The incident serves to highlight some of the trickier aspects of fixing for the welter of new TV conventions and demands that appear all the time. In this case, and in other cases I have had, the way filming permissions are done in Spain can be a help or a hindrance. As we filmed this particular piece from private premises with hidden cameras, onto the public space, no actual permit was required other than permission from the owners.

Public spaces require a permit to be occupied for the purpose of filming. You declare how many square meters you want, where, when and so on. So many of the formats I have worked with do not fit into this equation. You don't need a permit if you shoot hand held and do not block public space and right of way. But if your Producer demands a permit for their deliverables to the broadcaster, it can be frustrating as a public authority can often say there is no permit to give.

I have found the demands of reality TV especially challenging. The old circus was like an oil tanker, you couldn't turn it around in less than four nautical miles and several hours.
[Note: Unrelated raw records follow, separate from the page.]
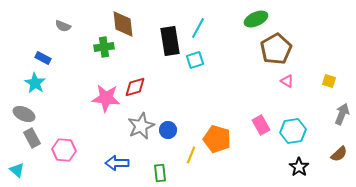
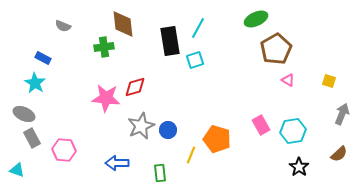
pink triangle: moved 1 px right, 1 px up
cyan triangle: rotated 21 degrees counterclockwise
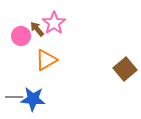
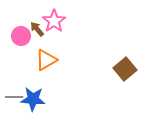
pink star: moved 2 px up
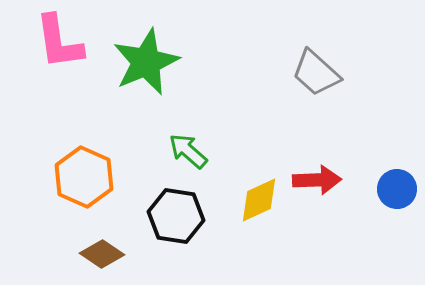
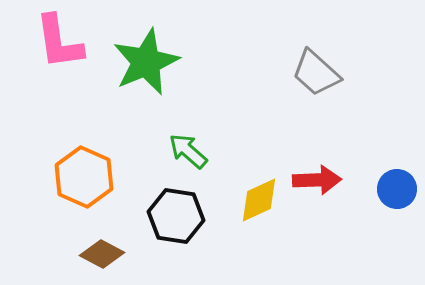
brown diamond: rotated 6 degrees counterclockwise
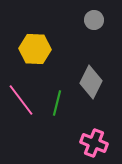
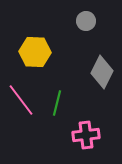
gray circle: moved 8 px left, 1 px down
yellow hexagon: moved 3 px down
gray diamond: moved 11 px right, 10 px up
pink cross: moved 8 px left, 8 px up; rotated 28 degrees counterclockwise
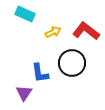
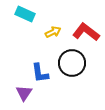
red L-shape: moved 1 px down
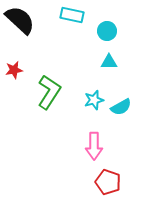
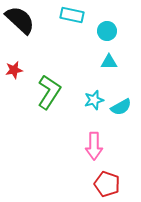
red pentagon: moved 1 px left, 2 px down
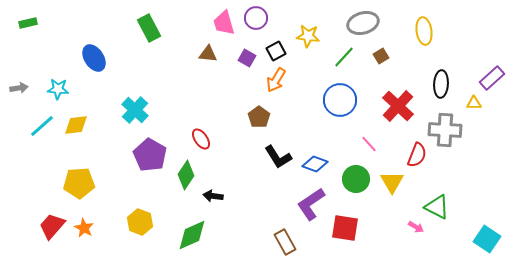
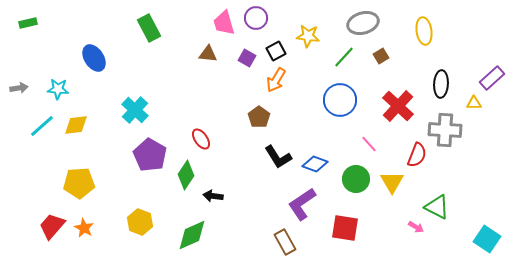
purple L-shape at (311, 204): moved 9 px left
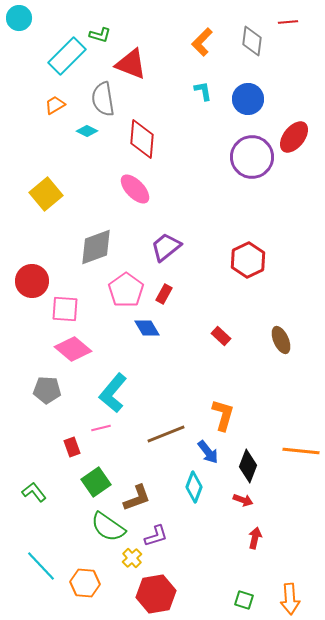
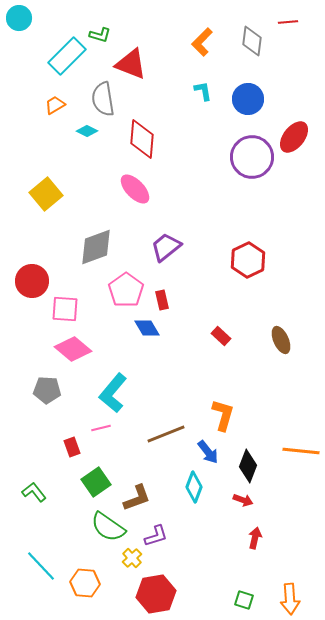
red rectangle at (164, 294): moved 2 px left, 6 px down; rotated 42 degrees counterclockwise
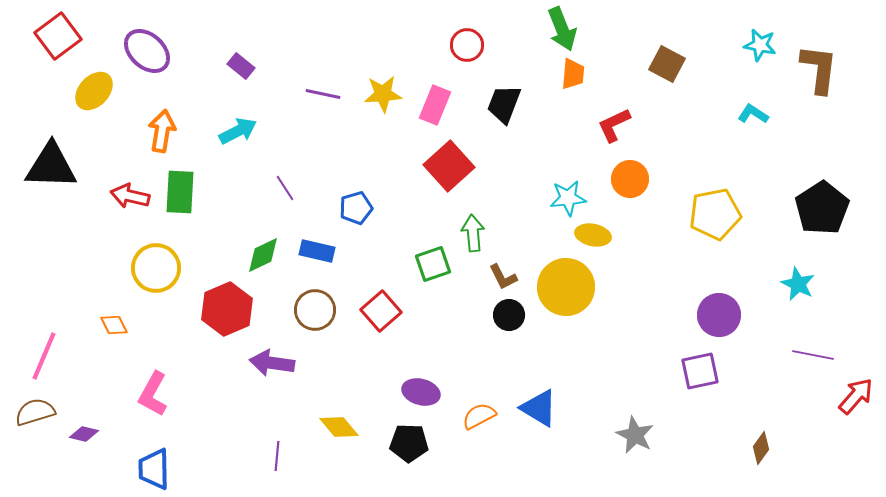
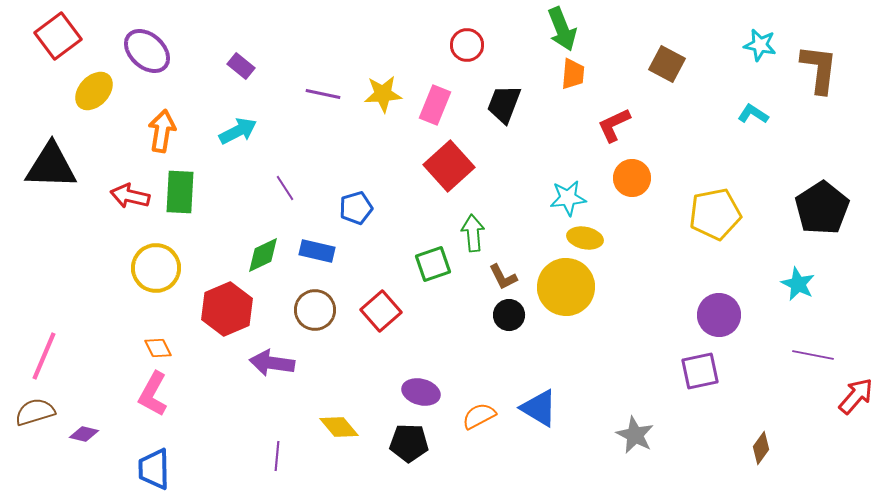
orange circle at (630, 179): moved 2 px right, 1 px up
yellow ellipse at (593, 235): moved 8 px left, 3 px down
orange diamond at (114, 325): moved 44 px right, 23 px down
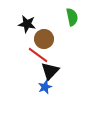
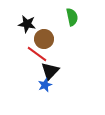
red line: moved 1 px left, 1 px up
blue star: moved 2 px up
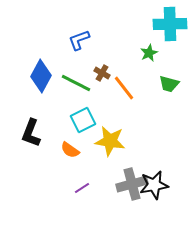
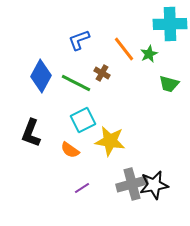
green star: moved 1 px down
orange line: moved 39 px up
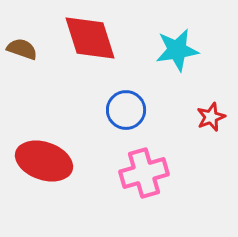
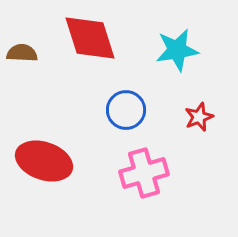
brown semicircle: moved 4 px down; rotated 16 degrees counterclockwise
red star: moved 12 px left
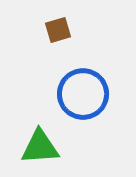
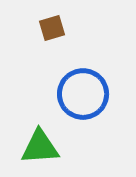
brown square: moved 6 px left, 2 px up
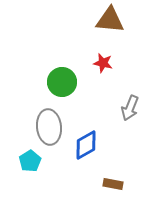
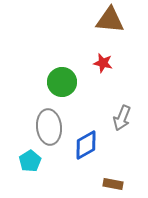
gray arrow: moved 8 px left, 10 px down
Reality TV is often improvised, changeable and dependant on the whims of the participants, or the constantly changing demands of the Producers as the story veers around and departs on tangents. This is when local knowledge and contacts are a godsend. I work largely in Andalucía and would struggle to react quickly and solve problems on the run in Bilbao, where I know nobody. At this level of fixing, personal contacts count for a huge amount.

As reality TV culture searches for new extremes, tensions can and have arisen. Majorca has already had its fill of UK TV crews filming their drunken nationals on the streets. Owners of businesses especially are very wary of how they will be presented if they collaborate. Getting trust is difficult and some Producers abuse that trust on occasion. This end of the television market also doesn't usually have budgets for locations, so goodwill and generosity is essential in gaining locations and collaborators. I am often very pleasantly surprised at how easy going many people are here in the south, usually those that aren't tuned in to the excesses of some reality formats.
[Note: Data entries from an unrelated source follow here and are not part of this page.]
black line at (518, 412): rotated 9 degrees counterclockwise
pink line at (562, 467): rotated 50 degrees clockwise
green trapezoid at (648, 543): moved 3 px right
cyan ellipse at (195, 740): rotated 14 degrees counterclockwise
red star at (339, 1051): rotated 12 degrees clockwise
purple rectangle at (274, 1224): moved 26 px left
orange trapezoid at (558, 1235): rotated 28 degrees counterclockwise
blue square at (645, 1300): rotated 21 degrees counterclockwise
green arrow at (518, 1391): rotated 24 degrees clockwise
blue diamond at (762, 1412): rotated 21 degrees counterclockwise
For me, the change to this kind of working has been liberating and energising. Production is small, lightweight and scripts or demands are rarely cast in stone. One can improvise and adapt fairly easily. Documentaries, whether historical or even gastronomical are always fascinating and that is when Spain is at its most generous, in sharing its culture and history. However it is the Spanish people themselves who I think are the real stars, it is their character and generosity that makes my work possible and such a pleasure.

When asked by a Finnish reality TV show at 24 hours notice to find a dwarf to dress as a gangster and trash the office that was subject of the reality show, I did indeed find one. He was indeed a dwarf and was accustomed to hen nights, stripteases and so forth. He duly turned up dressed as a mafiosi and without compunction, but a great deal of bravery, laid waste to the working environment for the cameras, to the complete surprise of everybody. No-one was hurt and it was all good humoured, but completely compulsive television. One more unexpected challenge met and conquered. I'm sure there will be many more.